* [Problem to work on]
Where the string "used" occurs in a line of the data below, that line should be copied.

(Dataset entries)
· · · · ·

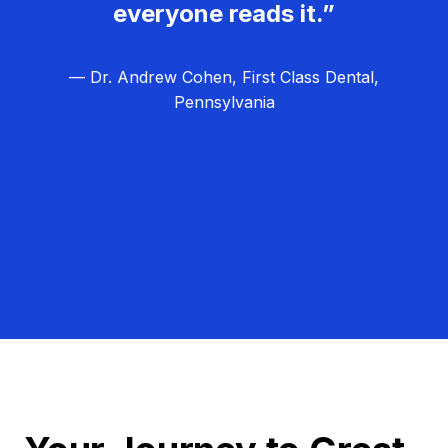
everyone reads it.”
— Dr. Andrew Cohen, First Class Dental,
Pennsylvania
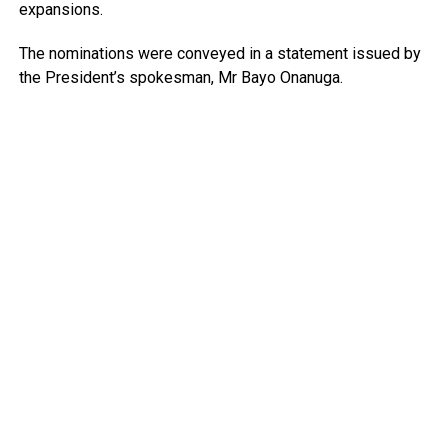
expansions.
The nominations were conveyed in a statement issued by
the President’s spokesman, Mr Bayo Onanuga.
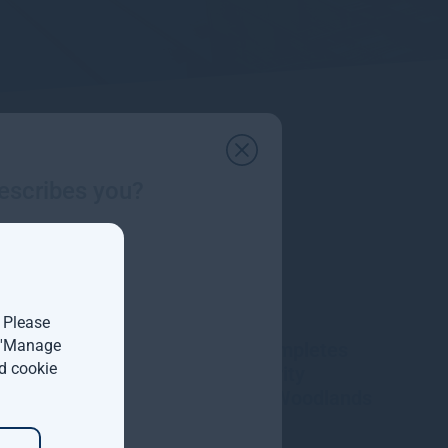
escribes you?
. Please
t 'Manage
Gresham House completes
d cookie
acquisition of majority
interest in Molpus Woodlands
Group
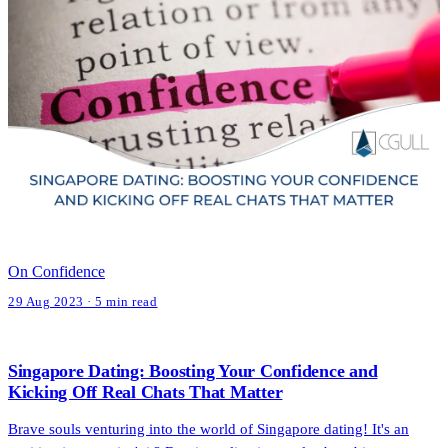
On Confidence
29 Aug 2023 · 5 min read
Singapore Dating: Boosting Your Confidence and
Kicking Off Real Chats That Matter
Brave souls venturing into the world of Singapore dating! It's an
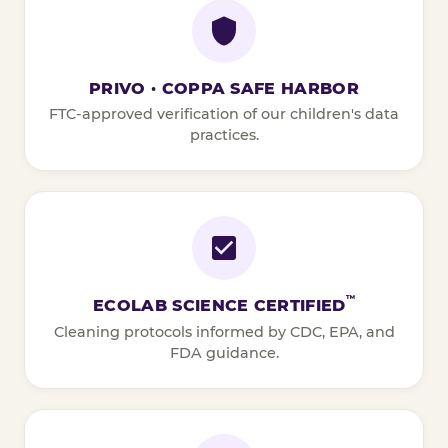
PRIVO · COPPA SAFE HARBOR
FTC-approved verification of our children's data
practices.
™
ECOLAB SCIENCE CERTIFIED
Cleaning protocols informed by CDC, EPA, and
FDA guidance.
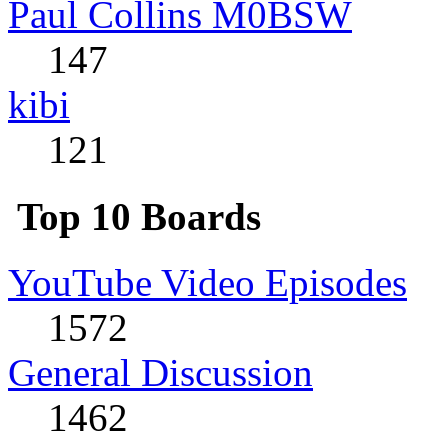
Paul Collins M0BSW
147
kibi
121
Top 10 Boards
YouTube Video Episodes
1572
General Discussion
1462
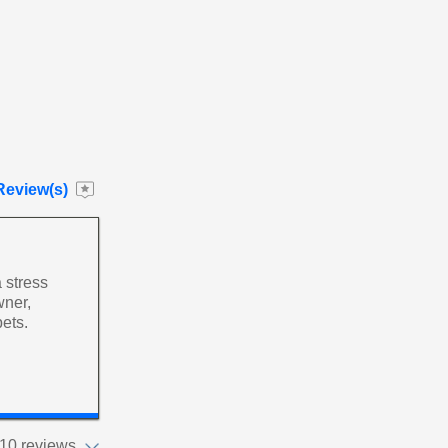
Review(s)
 stress
wner,
pets.
10 reviews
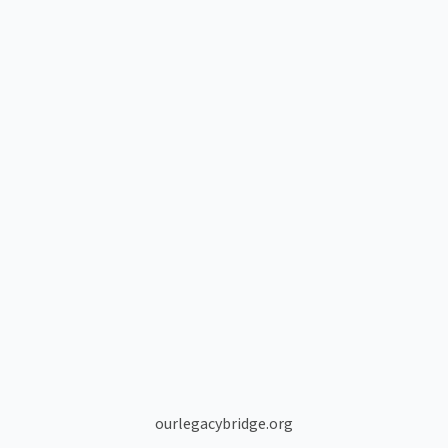
ourlegacybridge.org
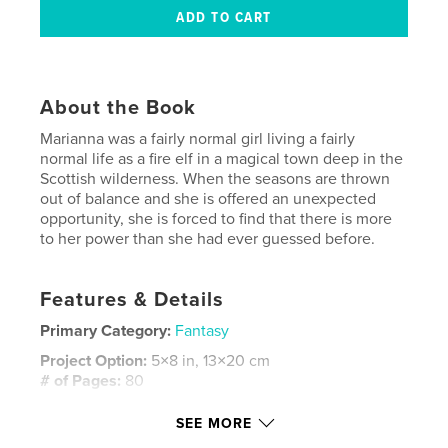
About the Book
Marianna was a fairly normal girl living a fairly
normal life as a fire elf in a magical town deep in the
Scottish wilderness. When the seasons are thrown
out of balance and she is offered an unexpected
opportunity, she is forced to find that there is more
to her power than she had ever guessed before.
Features & Details
Primary Category:
Fantasy
Project Option:
5×8 in, 13×20 cm
# of Pages:
80
ISBN
SEE MORE
Hardcover, ImageWrap: 9781006489594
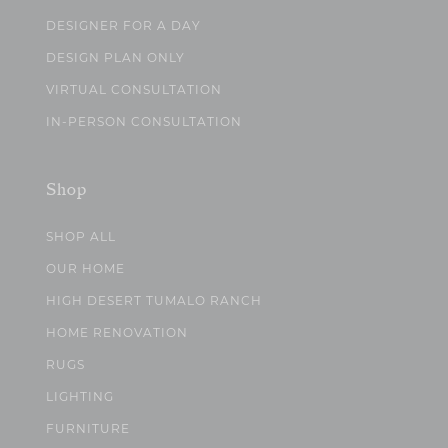
DESIGNER FOR A DAY
DESIGN PLAN ONLY
VIRTUAL CONSULTATION
IN-PERSON CONSULTATION
Shop
SHOP ALL
OUR HOME
HIGH DESERT TUMALO RANCH
HOME RENOVATION
RUGS
LIGHTING
FURNITURE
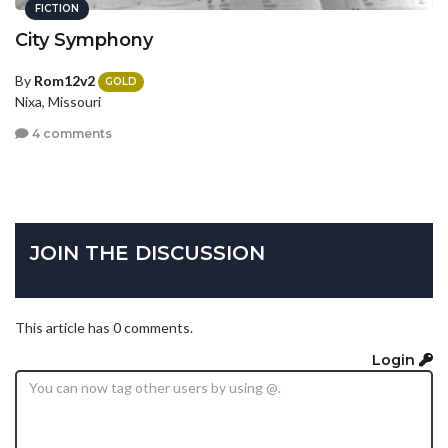
FICTION
City Symphony
By
Rom12v2
GOLD
Nixa, Missouri
4 comments
JOIN THE DISCUSSION
This article has 0 comments.
Login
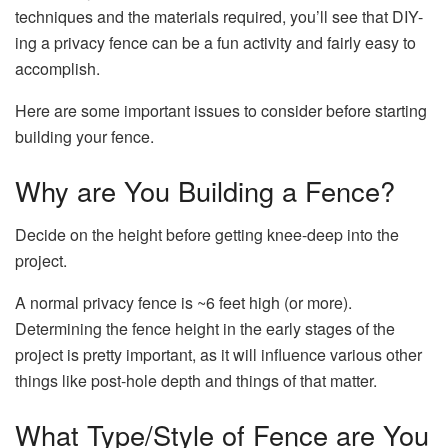
techniques and the materials required, you’ll see that DIY-
ing a privacy fence can be a fun activity and fairly easy to
accomplish.
Here are some important issues to consider before starting
building your fence.
Why are You Building a Fence?
Decide on the height before getting knee-deep into the
project.
A normal privacy fence is ~6 feet high (or more).
Determining the fence height in the early stages of the
project is pretty important, as it will influence various other
things like post-hole depth and things of that matter.
What Type/Style of Fence are You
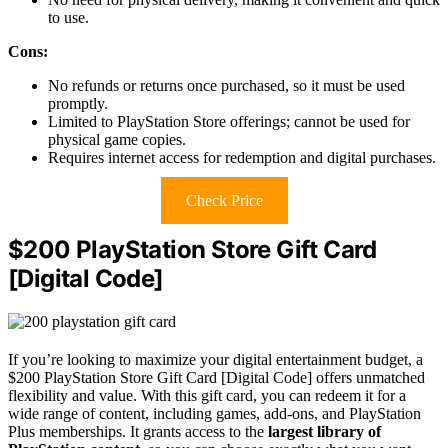
to use.
Cons:
No refunds or returns once purchased, so it must be used
promptly.
Limited to PlayStation Store offerings; cannot be used for
physical game copies.
Requires internet access for redemption and digital purchases.
Check Price
$200 PlayStation Store Gift Card
[Digital Code]
If you’re looking to maximize your digital entertainment budget, a
$200 PlayStation Store Gift Card [Digital Code] offers unmatched
flexibility and value. With this gift card, you can redeem it for a
wide range of content, including games, add-ons, and PlayStation
Plus memberships. It grants access to the
largest library of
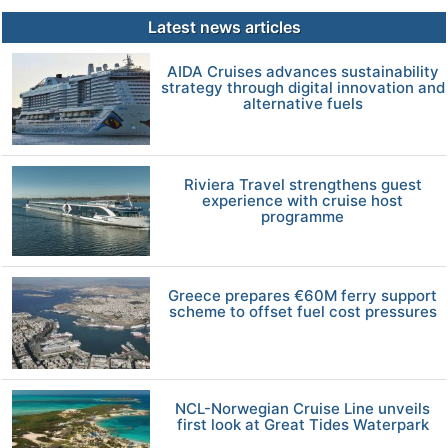
Latest news articles
AIDA Cruises advances sustainability
strategy through digital innovation and
alternative fuels
Riviera Travel strengthens guest
experience with cruise host
programme
Greece prepares €60M ferry support
scheme to offset fuel cost pressures
NCL-Norwegian Cruise Line unveils
first look at Great Tides Waterpark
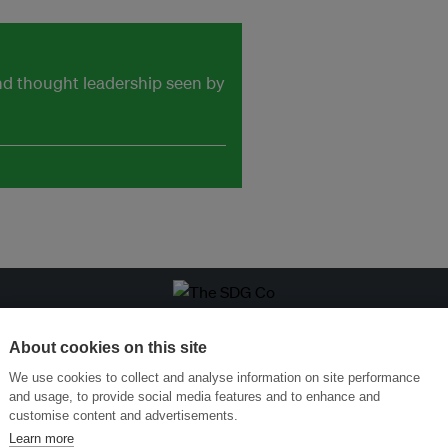
and thought leadership seen by
ansforming Innovation for Sustainability
Join the Ecosystem 
About cookies on this site
We use cookies to collect and analyse information on site performance
and usage, to provide social media features and to enhance and
customise content and advertisements.
Learn more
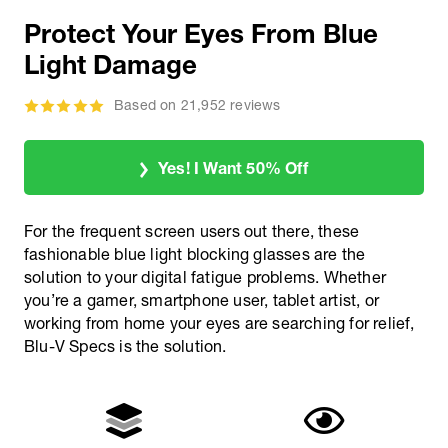
Protect Your Eyes From Blue
Light Damage
Based on 21,952 reviews
Yes! I Want 50% Off
For the frequent screen users out there, these
fashionable blue light blocking glasses are the
solution to your digital fatigue problems. Whether
you’re a gamer, smartphone user, tablet artist, or
working from home your eyes are searching for relief,
Blu-V Specs is the solution.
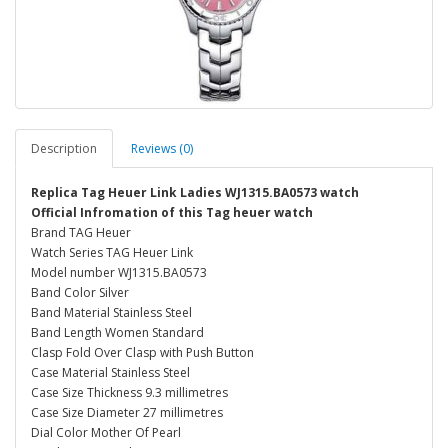
Description
Reviews (0)
Replica Tag Heuer Link Ladies WJ1315.BA0573 watch
Official Infromation of this Tag heuer watch
Brand TAG Heuer
Watch Series TAG Heuer Link
Model number WJ1315.BA0573
Band Color Silver
Band Material Stainless Steel
Band Length Women Standard
Clasp Fold Over Clasp with Push Button
Case Material Stainless Steel
Case Size Thickness 9.3 millimetres
Case Size Diameter 27 millimetres
Dial Color Mother Of Pearl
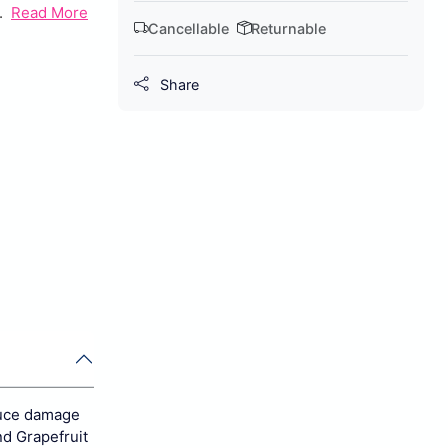
.
Read More
Cancellable
Returnable
Share
duce damage
nd Grapefruit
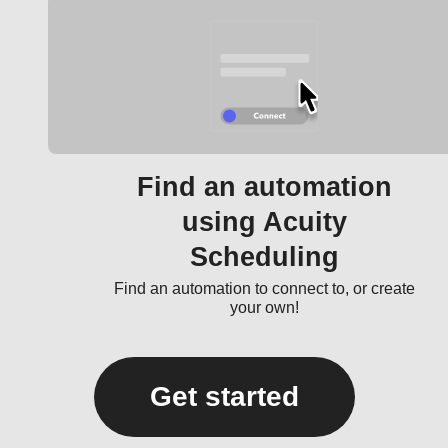
Find an automation
using Acuity
Scheduling
Find an automation to connect to, or create
your own!
Get started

· · · · ·

* [Solution]
No refunds or returns once purchased, so it must be used
Limited to PlayStation Store offerings; cannot be used for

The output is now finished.